Tuesday 15 December 2009

Innit Sweethearts?

Mike Leigh is a love or hate director. Truly. I think he is that polarising. I remember when Happy-Go-Lucky opened the Sydney Film Festival last year, I knew people who tried to watch it, knowing they hated his films, and got through fifteen minutes before leaving. Then, I know people who love his films, who will gladly watch anything he puts out. I fall into the latter camp, but I can totally see why people would hate him. His films are very demanding on the viewer.
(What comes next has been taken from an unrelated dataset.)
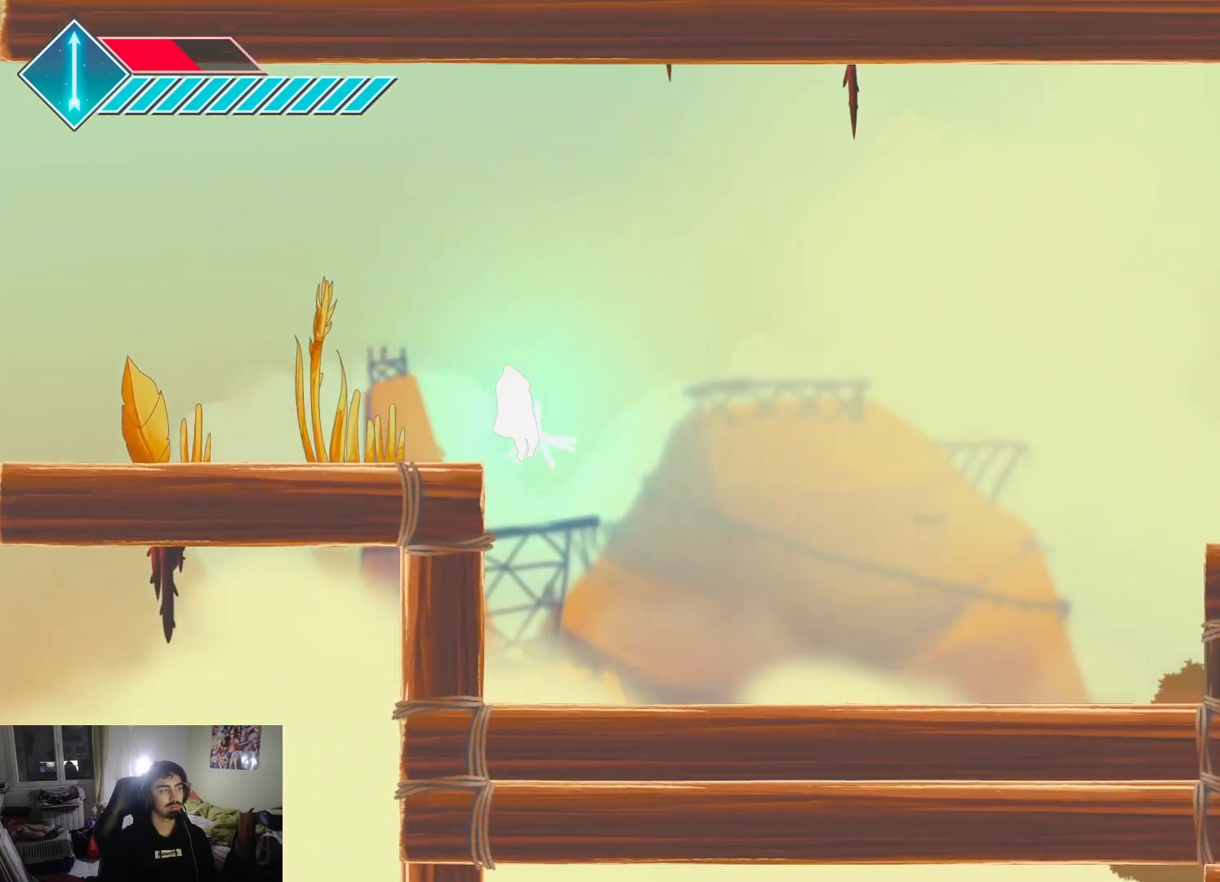
{"buttons": ["L1"], "left_stick": "left", "right_stick": "center", "events": [[17, "CROSS", "up"], [383, "L1", "down"]]}
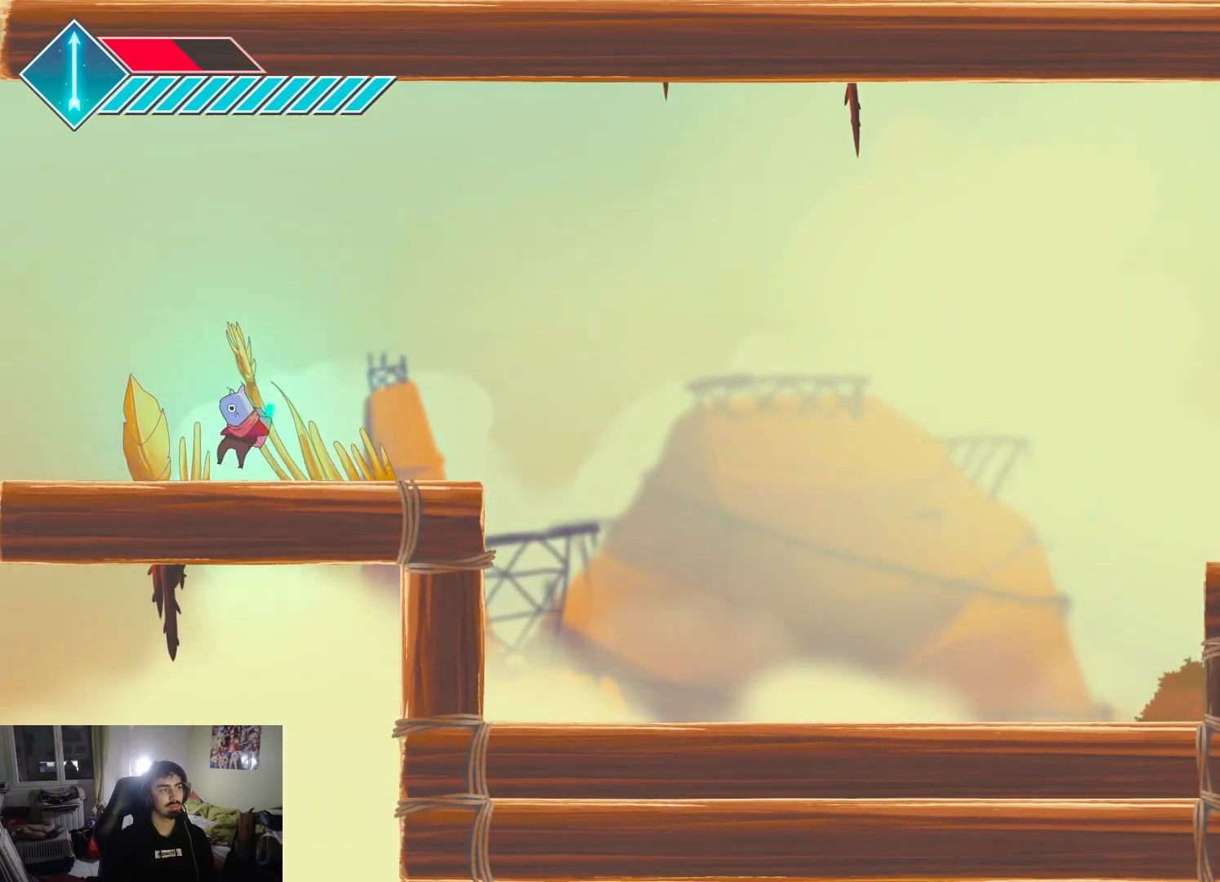
{"buttons": ["L1"], "left_stick": "left", "right_stick": "center", "events": [[100, "L1", "up"], [217, "L1", "down"]]}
I won’t go too much into how Leigh makes his films, as it’s pretty well documented. He favours a heavily rehearsed and improvised approach, where secrets and plot points are revealed to the actors as they go along. I guess this is why his performers are often so incredible - they really have to inhabit the characters in order that they can maintain the continuity over months of development and shooting, without knowing what is really happening around them. Much like life, really. But yes, he’s sent Brenda Blethyn to an Oscar nom for Secrets and Lies, Imelda Staunton to one for Vera Drake and Sally Hawkins to one for Happy-Go-Lucky. Oh, wait, that last one isn’t true. AND WHAT A SCANDAL THAT IS.

But moving on.

Leigh’s major breakout film across the pond was Secrets and Lies, his '96 film launching Brenda Blethyn onto the world with her turn as Cynthia, along the way receiving five Oscar noms and that pretty leaf from Cannes, the Palme d’Or, among many others including the Best British Film BAFTA. An aging single mother to Roxanne, Cynthia has a strained relationship with her sister-in-law Monica (Phyllis Logan), meaning she doesn’t get to see her brother Maurice (Timothy Spall), a successful photographer, anywhere near as often as she’s like. Roxanne has recently started to see a new man, leaving Cynthia virtually alone.

All of this changes with a phone call from Hortense (Marianne Jean-Baptiste in another Oscar nominated turn), bringing an unsettling revelation and reminder of the past. Hortense fills the lonely void in Cynthia’s life, bringing her much happiness, but it’s a dangerous lying game they’re playing, one certain to come dramatically to an end at Roxanne’s 21st birthday party, held at Maurice’s house.

I’ve heard criticism of Blethyn as too hysterical. I can see where that’s coming from, but, really, no one does hysterical like she does it, and here, she does it perfectly. She carries such loneliness and emotional baggage on her shoulders for the entire film (and it’s not a short one) flawlessly. You truly feel for her every time she sheds a tear. Here she is, she has tried to do everything to help her daughter and create a family, and it’s all coming to nought. The one shot at happiness that she has, that brought by Hortense, is not only fringed with danger, it is positively plated in it. This happiness can only last so long - but while it does last, you feel so, so good for Cynthia. The difference is remarkable.

The supporting cast are similarly excellent. Spall plays the younger brother very well. He tries to be supportive, though as the younger and more successful sibling this is always difficult, but is nevertheless somewhat curtailed by his wife’s lack of enthusiasm for a relationship with his family - from her posh heights, they must seem like an appalling bunch of deadbeats. But she also has her secrets, and its exposure, amongst the rest of the revelations in the climactic scene, is equally explosive. Jean-Baptiste is wonderfully stoic in the face of this family meltdown of which she isn’t really a part, but is there for and forced to experience - and a lot of it is seen to be her fault, an unfair laying of blame, but in the circumstances, who else are they going to blame?

I thoroughly, thoroughly enjoyed this film. That’s three hits from three for me and Mike Leigh. It’s an excellent socio-realist study of family, backed up by astonishingly real performances and a terrific, oft-improvised script. 4.5 stars, and I can’t wait for the next offering from this master of British cinema.